The constraint has never been demand. It has been access.

Historically, professional expertise came with a “minimum order quantity.” If a business wanted marketing optimization, it hired an agency at $5,000 a month. Financial strategy might entail bringing on a fractional CFO for $10,000 a month. Access to these services usually required retainers, long-term commitments, fixed costs.

For the average mom-and-pop shop, this was out of reach. Many forego these services not because they didn’t care, but because expertise was bundled and expensive. Important routine decisions around pricing changes, capital investments, and hiring plans either didn’t happen, or were made on gut instinct. This is what made the SMB economy so brittle.

How AI Changes the Equation

AI not only lowers the cost of expertise, but also makes it more consumable in smaller pieces. It shifts professional knowledge and services from a fixed commitment (salary or retainer) to a variable one (per token). Expertise is now something small businesses can access on demand, per task, per question, per decision.

Before, a bakery owner might never analyze unit economics because a CFO required an ongoing commitment. In an AI-enabled world, that same owner uploads a spreadsheet and asks, “Can I afford to buy this new oven?” The answer costs a few dollars. The value is solvency.

This shift also disrupts the traditional agency model, which essentially charges SMBs to access their talent. Incentivized by margins, these agencies often staff smaller accounts with junior employees who have little context on the business. The incentives are misaligned.

AI agents don’t charge retainers. They charge for execution. And as the cost of business expertise drops, these agents don’t just capture existing demand. They unlock a market of millions of businesses that previously spent little or none on professional services.

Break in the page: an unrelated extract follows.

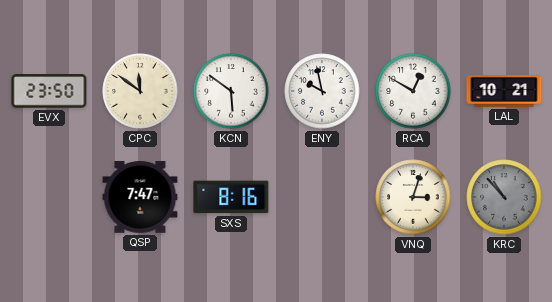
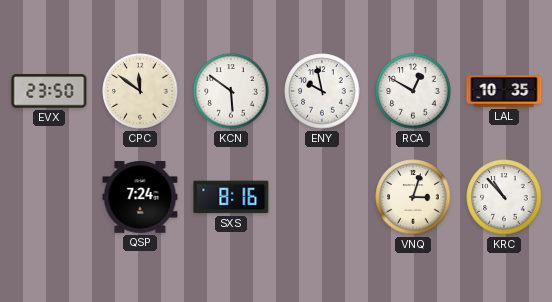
LAL: 10:21 -> 10:35
QSP: 7:47 -> 7:24
KRC dial: grey -> white
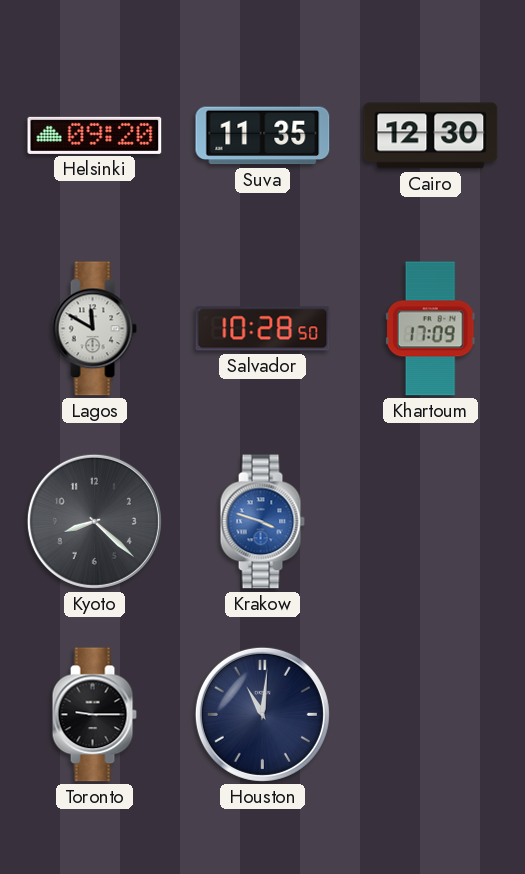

It’s not just millions of businesses paying $10 or $100, either. Others will pay more — sometimes far more — once they see the ROI. AI enables small businesses to try expertise, see its value, and discover their true willingness to pay.

The Shift — And Where We’re Investing

These dynamics point to a broader shift in how business capability is created and distributed.

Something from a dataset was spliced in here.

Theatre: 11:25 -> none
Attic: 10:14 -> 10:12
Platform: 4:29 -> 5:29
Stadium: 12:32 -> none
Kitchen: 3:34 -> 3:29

In the old world, capability was a function of tools and headcount. Businesses bought software, then hired people or agencies to run it. Tools and execution were separate line items, and only large companies could afford both at scale.

With AI, capability becomes a function of compute. The tool and the work collapse into a single system. Instead of buying software and staffing around it, businesses increasingly seek to buy outcomes. The next generation of AI companies serving SMBs will look like this: part SaaS, part agency, with AI-powered services baked into the product.

In this new world, companies and agencies that offer only execution or just tools will face pressure from AI agents that can operate 24/7 at marginal cost. The ones that thrive will differentiate with taste, judgement, and accountability for results. 

We’re looking for founders who understand this shift, particularly those who are building:

  • solutions, not tools, where the AI is both the product and the service layer;
  • systems designed for trust and control, not just efficiency, as SMBs must believe in the agent before delegating important work to it;
  • distribution and customer support models tailored for the SMB market, which require different playbooks than enterprise sales.

The most valuable AI companies of the next decade won’t only be the ones selling efficiency to the Fortune 500. They’ll be the ones acting as the fractional C-suite for Main Street.